-------- Excerpted passage

Wall Street Journal: Mortgage Lenders Set Back in Courts Across the Country

BY RUTH SIMON, ROBIN SIDEL AND NICK TIMIRAOS

The push by mortgage companies to accelerate the snarled foreclosure process is running into resistance from judges who are cracking down on sloppy paperwork.

In Florida, a state-court judge has begun forcing lawyers to defend fees charged to borrowers by law firms. Maryland’s state appeals court told judges that they can hire experts to scrutinize paperwork filed in foreclosure proceedings—and make lawyers swear that the documents are accurate.

Since last month, New York has threatened to use “penalties of perjury” against lawyers caught filing bad documents, even if they didn’t know about the problems when the foreclosure process began.

8 Responses

  1. I couldn’t agree with Cheryl more! If they gave a mortgage to someone for $300K @ sub-prime or high interest loan for 30 years who only made $11K, then they should be willing to modify the loan to give the same person an affordable mortgage at a fixed rate for 100 years. Banks do not like to own real estate, investors in real estate aren’t buying because they can’t flip the houses any more because those who would buy are having trouble obtaining mortgages, and for the same reason realtors aren’t having much luck moving houses that the banks have foreclosed on in most areas. The banks and their investors need to get off their high horses and recognize that receiving some money is better than receiving no money and having to pull money out of their tills to support an unoccupied property that may ultimately end up being condemned and bulldozed in the end.

----------------
-------- Source records

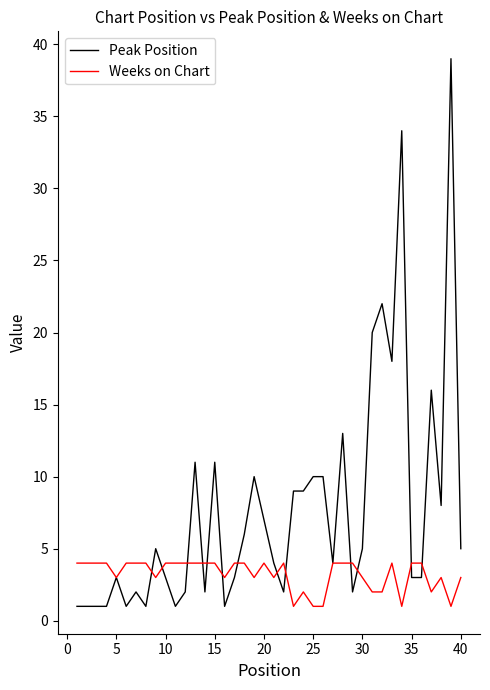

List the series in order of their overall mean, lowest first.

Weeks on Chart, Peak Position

----------------
-------- Source records

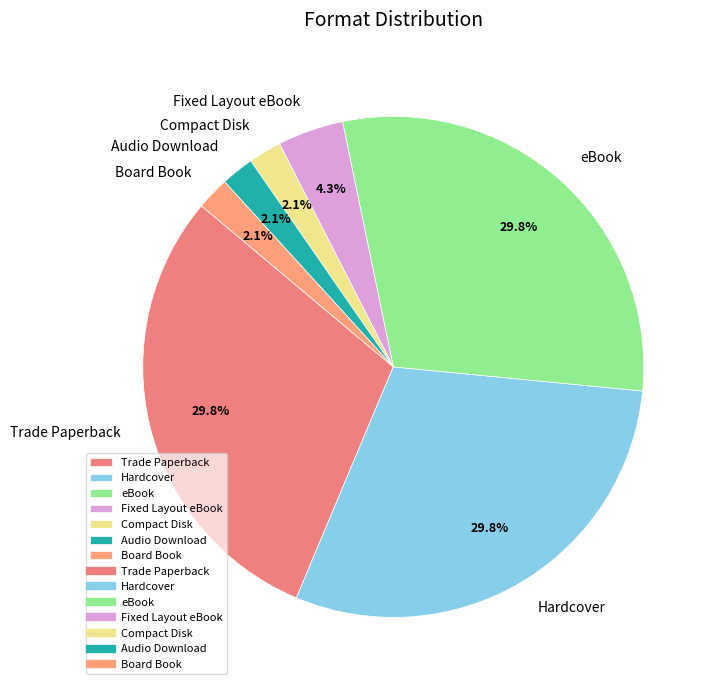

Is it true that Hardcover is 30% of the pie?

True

----------------
-------- Source records

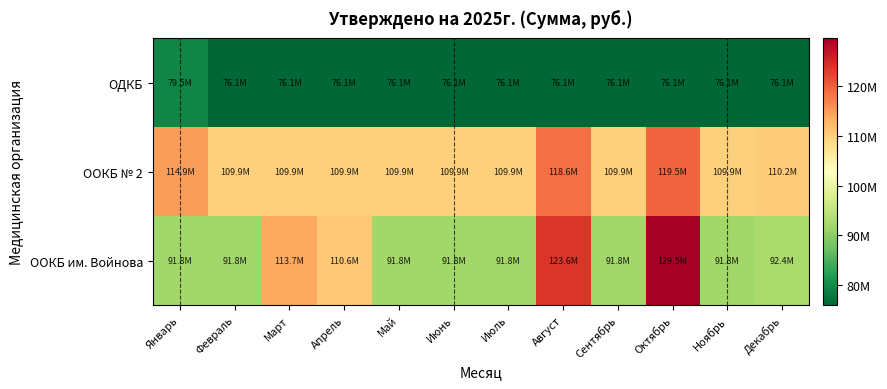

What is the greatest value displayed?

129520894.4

----------------

Task item A — Please give the rows from the line with "What is the greatest value displayed?" to the line with "129520894.4" again, with "greatest" changed to "largest" and nothing else altered.
Task item B — Go on with the article on foreclosure paperwork in the courts, starting where it stops.

Expected output A —
What is the largest value displayed?

129520894.4

Expected output B —
    MERS cannot derive rights by signing off on a modification that it did not have under the original loan – especially, if the original loan remains in existence, nor can it derive rights it does not have under a states law. Beware> MERS being the signatory to your modification. This may become the next wave of fraudulent practices uncovered in this country if modifications begin to go into default or not. I wonder how many modifications are in fact valid??

  2. MA is doing nothing. How does a person lose their home not being in arrears. Ours was sold without our knowledge in October 2008 15 days prior to the due date. We sent our payment on time and it was refused and sent back with no reason stated. It was almost a month later that we found out by an employee at Senator Kennedys office who notified the bank on our behalf that they stated we signed an agreement to change our due date to the 15th of the month. We never did and they could never prove and they also ignored the MA foreclosure laws chapter 244 section 14 which states you have to be sent a registered letter with a 30 day notice of sale and it has to be advertised in the newspaper for 3 consecutive weeks. None of this was done and we spent almost $40,000 on atty fees only to have a corrupt judge that ignored the facts of the law. We need help to expose our story. There is alot more that they are guilty of since we never had a legal agreement without our closing papers which took 4 1/2 yrs and proved we had a right to rescind. In 150,000 made in payments 0 was applied to the principal and we did not have an interest only loan. The house is still vacant 2 yrs later.

  3. What about the people that have already been foreclosed on who thought they had a mod in place .Maryland is a non judicial state and they foreclosed on home by the thousands. I followed the paper and at least 27 per week. What about us, My home is still on the market they dropped the price by half. I WANT MY HOME BACK I was making my payments till they added an escrow that was not written in the loan anywhere, was slapped on me i made the regular payment with out the escrow. What about that …….

  4. We need to organize and get busy with letter-writing/phone calling.

    WE could possibly have a site that catalogs all the bogus garbage. The specifics of name, address, loan number and MIN number would need to be kept hidden, but this would be a way to catalog all the potential fraud that each contributor is aware of.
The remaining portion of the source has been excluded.